US-Serie "Lilyhammer" Coole Typen

"Lilyhammer" spielt in Norwegen, wurde in Norwegen hergestellt, in den USA exklusiv von Netflix verbreitet und von einem deutschen Unternehmen vermarktet - aber nicht nur das zeichnet die Serie aus. Der norwegische Ministerpräsident wirbt dafür auf seiner Facebook-Seite und die Hauptrolle eines Ex-Mafioso spielt Musiker Steven van Zandt.

Von Katharina Riehl

Steven Van Zandt ist ein ziemlich vielseitiger Mann. Die meisten wissen, dass er Gitarrist in der E Street Band von Bruce Springsteen ist, dass er sich bei unterschiedlichen eigenen Musikprojekten Little Steven oder Miami Steve nennt, dass er fast immer ein Kopftuch trägt, um eine alte Unfallnarbe zu verdecken.

Die Rolle des Ex-Mafioso in "Lilyhammer" wurde Steven van Zandt auf den Leib geschrieben. Beinahe eine Million Zuschauer schaute sich die Pilotfolge im norwegischen Fernsehen an.

(Foto: AP)

In der HBO-Serie Sopranos wurde er 1999 auch als Schauspieler bekannt. Van Zandt wirkte sehr erstaunlich wie die Idealbesetzung eines organisierten Verbrechers. Seine Rolle - Stripclubbesitzer, Mitglied der Mafia von New Jersey, Berater des Bosses Tony Soprano - brachte ihm auch Preise.
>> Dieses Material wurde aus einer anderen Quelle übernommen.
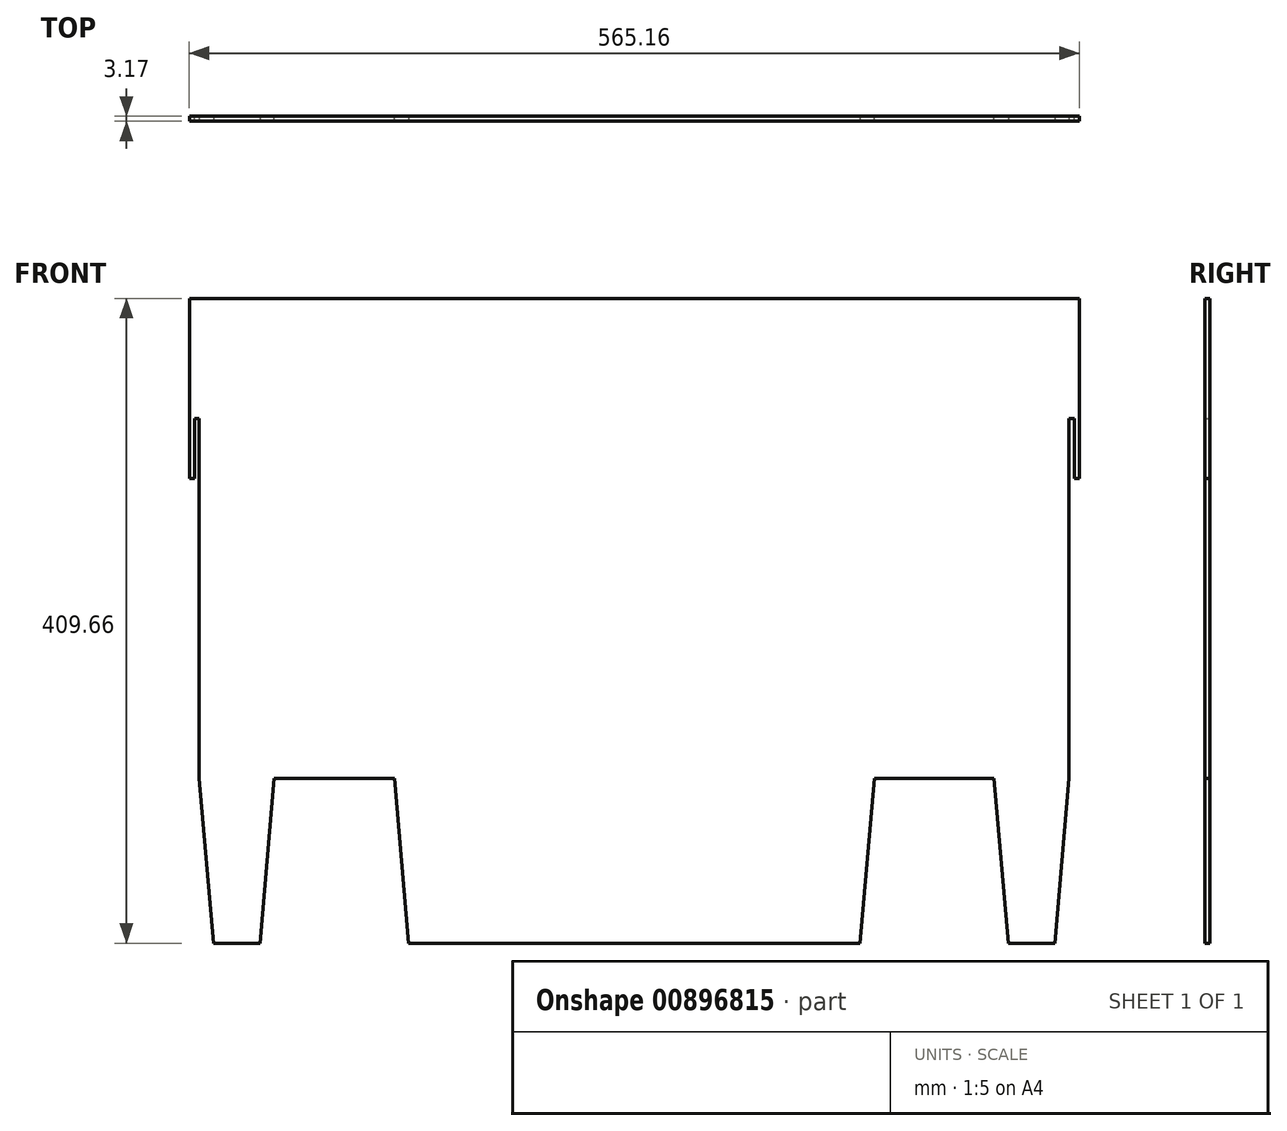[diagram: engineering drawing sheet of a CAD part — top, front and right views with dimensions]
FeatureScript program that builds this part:
annotation { "Feature Type Name" : "Feature", "Feature Type Description" : "" }
export const myFeature = defineFeature(function(context is Context, id is Id, definition is map)
    precondition{}
    {
        {
            var Q0;
            Q0=qCreatedBy(makeId("Front.planeOp"),FACE);
            var sketch = newSketch(context, id + "F0", { "sketchPlane" : qUnion([Q0])});
            skLineSegment(sketch, "E0.bottom", {"start": v(276.23, -304.8) * mm, "end": v(228.6, -304.8) * mm});
            skLineSegment(sketch, "E0.left", {"start": v(276.23, -304.8) * mm, "end": v(276.23, 190.5) * mm});
            skLineSegment(sketch, "E0.right", {"start": v(-276.23, -304.8) * mm, "end": v(-276.23, 190.5) * mm});
            skPoint(sketch, "E0.middle", {"position": v(0, 0) * mm});
            skLineSegment(sketch, "E1.top", {"start": v(-228.6, -38.1) * mm, "end": v(-152.4, -38.1) * mm});
            skLineSegment(sketch, "E1.left", {"start": v(-228.6, -304.8) * mm, "end": v(-228.6, -38.1) * mm});
            skLineSegment(sketch, "E1.right", {"start": v(-152.4, -304.8) * mm, "end": v(-152.4, -38.1) * mm});
            skLineSegment(sketch, "E2.top", {"start": v(152.4, -38.1) * mm, "end": v(228.6, -38.1) * mm});
            skLineSegment(sketch, "E2.left", {"start": v(152.4, -304.8) * mm, "end": v(152.4, -38.1) * mm});
            skLineSegment(sketch, "E2.right", {"start": v(228.6, -304.8) * mm, "end": v(228.6, -38.1) * mm});
            skLineSegment(sketch, "E3.trimOffspring", {"start": v(-228.6, -304.8) * mm, "end": v(-276.23, -304.8) * mm});
            skLineSegment(sketch, "E4.trimOffspring", {"start": v(152.4, -304.8) * mm, "end": v(-152.4, -304.8) * mm});
            skLineSegment(sketch, "E5.bottom", {"start": v(276.23, 266.7) * mm, "end": v(-276.23, 266.7) * mm});
            skPoint(sketch, "E0.top.start.orphan", {"position": v(276.22, 304.8) * mm});
            skPoint(sketch, "E6.orphan", {"position": v(-276.23, 304.8) * mm});
            skLineSegment(sketch, "E7.bottom", {"start": v(276.23, 266.7) * mm, "end": v(279.4, 266.7) * mm});
            skLineSegment(sketch, "E7.top", {"start": v(276.23, 190.5) * mm, "end": v(279.4, 190.5) * mm});
            skLineSegment(sketch, "E7.right", {"start": v(279.4, 266.7) * mm, "end": v(279.4, 190.5) * mm});
            skLineSegment(sketch, "E8.bottom", {"start": v(-276.23, 266.7) * mm, "end": v(-279.4, 266.7) * mm});
            skLineSegment(sketch, "E8.left", {"start": v(-276.23, 190.5) * mm, "end": v(-276.23, 185.04) * mm});
            skLineSegment(sketch, "E8.right", {"start": v(-279.4, 266.7) * mm, "end": v(-279.4, 190.5) * mm});
            skLineSegment(sketch, "E9", {"start": v(-279.4, 190.5) * mm, "end": v(-276.23, 190.5) * mm});
            skSolve(sketch);
        }
        {
            var Q0;
            Q0 = qSketchRegion(id + "F0", true);
            extrude(context, id + "F1", {"entities" : qUnion([Q0]), "depth" : 3.17 * mm, "offsetDistance" : 25.4 * mm});
        }
        {
            var Q0;
            Q0=makeQuery(id+"F1.opExtrude","CAP_FACE",FACE,{"disambiguationData":[OSD([sQuery(id+"F0.wireOp",EDGE,"E0.bottom"),sQuery(id+"F0.wireOp",EDGE,"E0.left"),sQuery(id+"F0.wireOp",EDGE,"E0.right"),sQuery(id+"F0.wireOp",EDGE,"E1.top"),sQuery(id+"F0.wireOp",EDGE,"E1.left"),sQuery(id+"F0.wireOp",EDGE,"E1.right"),sQuery(id+"F0.wireOp",EDGE,"E2.top"),sQuery(id+"F0.wireOp",EDGE,"E2.left"),sQuery(id+"F0.wireOp",EDGE,"E2.right"),sQuery(id+"F0.wireOp",EDGE,"E3.trimOffspring"),sQuery(id+"F0.wireOp",EDGE,"E4.trimOffspring"),sQuery(id+"F0.wireOp",EDGE,"E5.bottom"),sQuery(id+"F0.wireOp",EDGE,"E7.bottom"),sQuery(id+"F0.wireOp",EDGE,"E7.top"),sQuery(id+"F0.wireOp",EDGE,"E7.right"),sQuery(id+"F0.wireOp",EDGE,"E8.bottom"),sQuery(id+"F0.wireOp",EDGE,"E8.left"),sQuery(id+"F0.wireOp",EDGE,"E8.right"),sQuery(id+"F0.wireOp",EDGE,"E9")])],"isStart":false});
            var sketch = newSketch(context, id + "F2", { "sketchPlane" : qUnion([Q0])});
            skLineSegment(sketch, "E10.0.0", {"start": v(-276.23, 190.5) * mm, "end": v(-276.23, -304.8) * mm, "construction": true});
            skLineSegment(sketch, "E10.0.1", {"start": v(-276.23, -304.8) * mm, "end": v(-228.6, -304.8) * mm, "construction": true});
            skLineSegment(sketch, "E10.0.2", {"start": v(-228.6, -304.8) * mm, "end": v(-228.6, -38.1) * mm, "construction": true});
            skLineSegment(sketch, "E10.0.3", {"start": v(-228.6, -38.1) * mm, "end": v(-152.4, -38.1) * mm, "construction": true});
            skLineSegment(sketch, "E10.0.4", {"start": v(-152.4, -38.1) * mm, "end": v(-152.4, -304.8) * mm, "construction": true});
            skLineSegment(sketch, "E10.0.5", {"start": v(-152.4, -304.8) * mm, "end": v(152.4, -304.8) * mm, "construction": true});
            skLineSegment(sketch, "E10.0.6", {"start": v(152.4, -304.8) * mm, "end": v(152.4, -38.1) * mm, "construction": true});
            skLineSegment(sketch, "E10.0.7", {"start": v(152.4, -38.1) * mm, "end": v(228.6, -38.1) * mm, "construction": true});
            skLineSegment(sketch, "E10.0.8", {"start": v(228.6, -38.1) * mm, "end": v(228.6, -304.8) * mm, "construction": true});
            skLineSegment(sketch, "E10.0.9", {"start": v(228.6, -304.8) * mm, "end": v(276.23, -304.8) * mm, "construction": true});
            skLineSegment(sketch, "E10.0.10", {"start": v(276.23, -304.8) * mm, "end": v(276.23, 190.5) * mm, "construction": true});
            skLineSegment(sketch, "E10.0.11", {"start": v(276.23, 190.5) * mm, "end": v(279.4, 190.5) * mm, "construction": true});
            skLineSegment(sketch, "E10.0.12", {"start": v(279.4, 190.5) * mm, "end": v(279.4, 266.7) * mm, "construction": true});
            skLineSegment(sketch, "E10.0.13", {"start": v(279.4, 266.7) * mm, "end": v(-279.4, 266.7) * mm, "construction": true});
            skLineSegment(sketch, "E10.0.14", {"start": v(-279.4, 266.7) * mm, "end": v(-279.4, 190.5) * mm, "construction": true});
            skLineSegment(sketch, "E10.0.15", {"start": v(-279.4, 190.5) * mm, "end": v(-276.23, 190.5) * mm, "construction": true});
            skLineSegment(sketch, "E11.bottom", {"start": v(279.4, 266.7) * mm, "end": v(282.57, 266.7) * mm});
            skLineSegment(sketch, "E11.top", {"start": v(279.4, 152.4) * mm, "end": v(282.57, 152.4) * mm});
            skLineSegment(sketch, "E11.left", {"start": v(279.4, 266.7) * mm, "end": v(279.4, 152.4) * mm});
            skLineSegment(sketch, "E11.right", {"start": v(282.57, 266.7) * mm, "end": v(282.57, 152.4) * mm});
            skLineSegment(sketch, "E12.bottom", {"start": v(-279.4, 266.7) * mm, "end": v(-282.58, 266.7) * mm});
            skLineSegment(sketch, "E12.top", {"start": v(-279.4, 152.4) * mm, "end": v(-282.58, 152.4) * mm});
            skLineSegment(sketch, "E12.left", {"start": v(-279.4, 266.7) * mm, "end": v(-279.4, 152.4) * mm});
            skLineSegment(sketch, "E12.right", {"start": v(-282.58, 266.7) * mm, "end": v(-282.58, 152.4) * mm});
            skSolve(sketch);
        }
        {
            var Q0;
            Q0 = qSketchRegion(id + "F2", true);
            var Q1;
            Q1=makeQuery(id+"F1.opExtrude","CAP_FACE",FACE,{"disambiguationData":[OSD([sQuery(id+"F0.wireOp",EDGE,"E0.bottom"),sQuery(id+"F0.wireOp",EDGE,"E0.left"),sQuery(id+"F0.wireOp",EDGE,"E0.right"),sQuery(id+"F0.wireOp",EDGE,"E1.top"),sQuery(id+"F0.wireOp",EDGE,"E1.left"),sQuery(id+"F0.wireOp",EDGE,"E1.right"),sQuery(id+"F0.wireOp",EDGE,"E2.top"),sQuery(id+"F0.wireOp",EDGE,"E2.left"),sQuery(id+"F0.wireOp",EDGE,"E2.right"),sQuery(id+"F0.wireOp",EDGE,"E3.trimOffspring"),sQuery(id+"F0.wireOp",EDGE,"E4.trimOffspring"),sQuery(id+"F0.wireOp",EDGE,"E5.bottom"),sQuery(id+"F0.wireOp",EDGE,"E7.bottom"),sQuery(id+"F0.wireOp",EDGE,"E7.top"),sQuery(id+"F0.wireOp",EDGE,"E7.right"),sQuery(id+"F0.wireOp",EDGE,"E8.bottom"),sQuery(id+"F0.wireOp",EDGE,"E8.left"),sQuery(id+"F0.wireOp",EDGE,"E8.right"),sQuery(id+"F0.wireOp",EDGE,"E9")])],"isStart":true});
            extrude(context, id + "F3", {"entities" : qUnion([Q0]), "operationType" : NewBodyOperationType.ADD, "endBound" : BoundingType.UP_TO_SURFACE, "oppositeDirection" : true, "depth" : 25.4 * mm, "endBoundEntityFace" : qUnion([Q1]), "offsetDistance" : 25.4 * mm});
        }
        {
            var Q0;
            Q0=makeQuery(id+"F3.boolean.opBoolean","MERGE",FACE,{"derivedFrom":[makeQuery(id+"F1.opExtrude","CAP_FACE",FACE,{"disambiguationData":[OSD([sQuery(id+"F0.wireOp",EDGE,"E0.bottom"),sQuery(id+"F0.wireOp",EDGE,"E0.left"),sQuery(id+"F0.wireOp",EDGE,"E0.right"),sQuery(id+"F0.wireOp",EDGE,"E1.top"),sQuery(id+"F0.wireOp",EDGE,"E1.left"),sQuery(id+"F0.wireOp",EDGE,"E1.right"),sQuery(id+"F0.wireOp",EDGE,"E2.top"),sQuery(id+"F0.wireOp",EDGE,"E2.left"),sQuery(id+"F0.wireOp",EDGE,"E2.right"),sQuery(id+"F0.wireOp",EDGE,"E3.trimOffspring"),sQuery(id+"F0.wireOp",EDGE,"E4.trimOffspring"),sQuery(id+"F0.wireOp",EDGE,"E5.bottom"),sQuery(id+"F0.wireOp",EDGE,"E7.bottom"),sQuery(id+"F0.wireOp",EDGE,"E7.top"),sQuery(id+"F0.wireOp",EDGE,"E7.right"),sQuery(id+"F0.wireOp",EDGE,"E8.bottom"),sQuery(id+"F0.wireOp",EDGE,"E8.left"),sQuery(id+"F0.wireOp",EDGE,"E8.right"),sQuery(id+"F0.wireOp",EDGE,"E9")])],"isStart":false}),makeQuery(id+"F3.opExtrude","CAP_FACE",FACE,{"disambiguationData":[OSD([sQuery(id+"F2.wireOp",EDGE,"E11.bottom"),sQuery(id+"F2.wireOp",EDGE,"E11.top"),sQuery(id+"F2.wireOp",EDGE,"E11.left"),sQuery(id+"F2.wireOp",EDGE,"E11.right")])],"isStart":true}),makeQuery(id+"F3.opExtrude","CAP_FACE",FACE,{"disambiguationData":[OSD([sQuery(id+"F2.wireOp",EDGE,"E12.bottom"),sQuery(id+"F2.wireOp",EDGE,"E12.top"),sQuery(id+"F2.wireOp",EDGE,"E12.left"),sQuery(id+"F2.wireOp",EDGE,"E12.right")])],"isStart":true})]});
            var sketch = newSketch(context, id + "F4", { "sketchPlane" : qUnion([Q0])});
            skLineSegment(sketch, "E13.0.0", {"start": v(-276.23, 190.5) * mm, "end": v(-276.23, -304.8) * mm, "construction": true});
            skLineSegment(sketch, "E13.0.1", {"start": v(-276.23, -304.8) * mm, "end": v(-228.6, -304.8) * mm, "construction": true});
            skLineSegment(sketch, "E13.0.2", {"start": v(-228.6, -304.8) * mm, "end": v(-228.6, -38.1) * mm, "construction": true});
            skLineSegment(sketch, "E13.0.3", {"start": v(-228.6, -38.1) * mm, "end": v(-152.4, -38.1) * mm, "construction": true});
            skLineSegment(sketch, "E13.0.4", {"start": v(-152.4, -38.1) * mm, "end": v(-152.4, -304.8) * mm, "construction": true});
            skLineSegment(sketch, "E13.0.5", {"start": v(-152.4, -304.8) * mm, "end": v(152.4, -304.8) * mm, "construction": true});
            skLineSegment(sketch, "E13.0.6", {"start": v(152.4, -304.8) * mm, "end": v(152.4, -38.1) * mm, "construction": true});
            skLineSegment(sketch, "E13.0.7", {"start": v(152.4, -38.1) * mm, "end": v(228.6, -38.1) * mm, "construction": true});
            skLineSegment(sketch, "E13.0.8", {"start": v(228.6, -38.1) * mm, "end": v(228.6, -304.8) * mm, "construction": true});
            skLineSegment(sketch, "E13.0.9", {"start": v(228.6, -304.8) * mm, "end": v(276.23, -304.8) * mm, "construction": true});
            skLineSegment(sketch, "E13.0.10", {"start": v(276.23, -304.8) * mm, "end": v(276.23, 190.5) * mm, "construction": true});
            skLineSegment(sketch, "E13.0.11", {"start": v(276.23, 190.5) * mm, "end": v(279.4, 190.5) * mm, "construction": true});
            skLineSegment(sketch, "E13.0.12", {"start": v(279.4, 190.5) * mm, "end": v(279.4, 152.4) * mm, "construction": true});
            skLineSegment(sketch, "E13.0.13", {"start": v(279.4, 152.4) * mm, "end": v(282.57, 152.4) * mm, "construction": true});
            skLineSegment(sketch, "E13.0.14", {"start": v(282.57, 152.4) * mm, "end": v(282.57, 266.7) * mm, "construction": true});
            skLineSegment(sketch, "E13.0.15", {"start": v(282.57, 266.7) * mm, "end": v(-282.58, 266.7) * mm, "construction": true});
            skLineSegment(sketch, "E13.0.16", {"start": v(-282.58, 266.7) * mm, "end": v(-282.58, 152.4) * mm, "construction": true});
            skLineSegment(sketch, "E13.0.17", {"start": v(-282.58, 152.4) * mm, "end": v(-279.4, 152.4) * mm, "construction": true});
            skLineSegment(sketch, "E13.0.18", {"start": v(-279.4, 152.4) * mm, "end": v(-279.4, 190.5) * mm, "construction": true});
            skLineSegment(sketch, "E13.0.19", {"start": v(-279.4, 190.5) * mm, "end": v(-276.23, 190.5) * mm, "construction": true});
            skLineSegment(sketch, "E14", {"start": v(-228.6, -38.1) * mm, "end": v(-237.77, -142.96) * mm});
            skLineSegment(sketch, "E15", {"start": v(-251.93, -304.8) * mm, "end": v(-228.6, -304.8) * mm});
            skLineSegment(sketch, "E16", {"start": v(-228.6, -304.8) * mm, "end": v(-228.6, -38.1) * mm});
            skLineSegment(sketch, "E17", {"start": v(-152.4, -38.1) * mm, "end": v(-145.74, -114.2) * mm});
            skLineSegment(sketch, "E18", {"start": v(145.74, -114.2) * mm, "end": v(152.4, -38.1) * mm});
            skLineSegment(sketch, "E19", {"start": v(152.4, -38.1) * mm, "end": v(152.4, -304.8) * mm});
            skLineSegment(sketch, "E20", {"start": v(152.4, -304.8) * mm, "end": v(-152.4, -304.8) * mm});
            skLineSegment(sketch, "E21", {"start": v(-152.4, -304.8) * mm, "end": v(-152.4, -38.1) * mm});
            skLineSegment(sketch, "E22", {"start": v(228.6, -38.1) * mm, "end": v(237.77, -142.96) * mm});
            skLineSegment(sketch, "E23", {"start": v(251.93, -304.8) * mm, "end": v(228.6, -304.8) * mm});
            skLineSegment(sketch, "E24", {"start": v(228.6, -304.8) * mm, "end": v(228.6, -38.1) * mm});
            skLineSegment(sketch, "E25", {"start": v(276.23, -38.1) * mm, "end": v(267.05, -142.96) * mm});
            skLineSegment(sketch, "E26", {"start": v(252.9, -304.8) * mm, "end": v(276.23, -304.8) * mm});
            skLineSegment(sketch, "E27", {"start": v(276.23, -304.8) * mm, "end": v(276.23, -38.1) * mm});
            skLineSegment(sketch, "E28", {"start": v(-276.23, -38.1) * mm, "end": v(-276.23, -304.8) * mm});
            skLineSegment(sketch, "E29", {"start": v(-276.23, -304.8) * mm, "end": v(-252.9, -304.8) * mm});
            skLineSegment(sketch, "E30", {"start": v(-267.05, -142.96) * mm, "end": v(-276.23, -38.1) * mm});
            skLineSegment(sketch, "E31.bottom", {"start": v(-267.05, -142.96) * mm, "end": v(-237.77, -142.96) * mm});
            skLineSegment(sketch, "E31.top", {"start": v(-276.23, -304.8) * mm, "end": v(276.23, -304.8) * mm});
            skLineSegment(sketch, "E31.left", {"start": v(-276.23, -142.96) * mm, "end": v(-276.23, -304.8) * mm});
            skLineSegment(sketch, "E31.right", {"start": v(276.23, -142.96) * mm, "end": v(276.23, -304.8) * mm});
            skLineSegment(sketch, "E32", {"start": v(-145.74, -114.2) * mm, "end": v(-143.23, -142.96) * mm});
            skLineSegment(sketch, "E33", {"start": v(145.74, -114.2) * mm, "end": v(143.23, -142.96) * mm});
            skLineSegment(sketch, "E34.trimOffspring", {"start": v(-143.23, -142.96) * mm, "end": v(143.23, -142.96) * mm});
            skLineSegment(sketch, "E35.trimOffspring", {"start": v(152.4, -142.96) * mm, "end": v(228.6, -142.96) * mm});
            skLineSegment(sketch, "E36.trimOffspring", {"start": v(237.77, -142.96) * mm, "end": v(267.05, -142.96) * mm});
            skLineSegment(sketch, "E37.trimOffspring", {"start": v(-228.6, -142.96) * mm, "end": v(-152.4, -142.96) * mm});
            skSolve(sketch);
        }
        {
            var Q0;
            Q0 = qSketchRegion(id + "F4", true);
            extrude(context, id + "F5", {"entities" : qUnion([Q0]), "operationType" : NewBodyOperationType.REMOVE, "endBound" : BoundingType.THROUGH_ALL, "oppositeDirection" : true, "depth" : 25.4 * mm, "offsetDistance" : 25.4 * mm});
        }
    });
Neulich unterhielt sich van Zandt beim amerikanischen Radiosender Sirius XM mit Howard Stern. Man plauderte über Musik, Springsteen und Netflix. Dort, beim Video-on-Demand-Portal in Los Gatos/Kalifornien, sagte van Zandt, arbeiteten ziemlich coole Typen. Er muss es wissen. Cool ist van Zandt selbst.

Steven van Zandt, 61, bewirbt in diesen Wochen die neue norwegische Serie Lilyhammer. Die beiden Drehbuchautoren hatten die Handlung mit Blick auf van Zandt geschrieben, bevor der für die Hauptrolle zusagte. Es geht um einen Ex-Mafioso im Zeugenschutzprogramm. Von diesem Montag an bietet Netflix (ca. 23 Millionen Abonnenten) alle acht Episoden in seinem Programm an. Mit Lilyhammer verändert das Portal seine Strategie: Es sucht die Konfrontation.

Seit ein paar Monaten ist zu beobachten, dass Netflix den etablierten Pay-TV-Kanälen der USA - u. a. HBO, Showtime, Cinemax - Konkurrenz macht. Tom-Fontanas-Serie Borgia lief schon als exklusive amerikanische Ausstrahlung bei Netflix, Lilyhammer heißt nun "A Netflix Original Series". Der Unterschied besteht darin, dass Borgia ein Lizenzerwerb ist.

Lilyhammer, erklärt das Unternehmen auf Anfrage, sei eine eigene Produktion, die erste originäre Netflix-Serie. Das ist insofern richtig, als Netflix sich an der Finanzierung beteiligt hat. Entwickelt wurde die Serie zunächst von Rubicon TV AS (gehört seit 2009 zur Murdoch-Company Shine Group), früh stieg die Seven One Media aus München ein, die Rechtehandels- und Vermarktungstochter des Medienkonzerns Pro Sieben Sat 1 (Sat 1, Pro Sieben, Kabel 1), schließlich Netflix.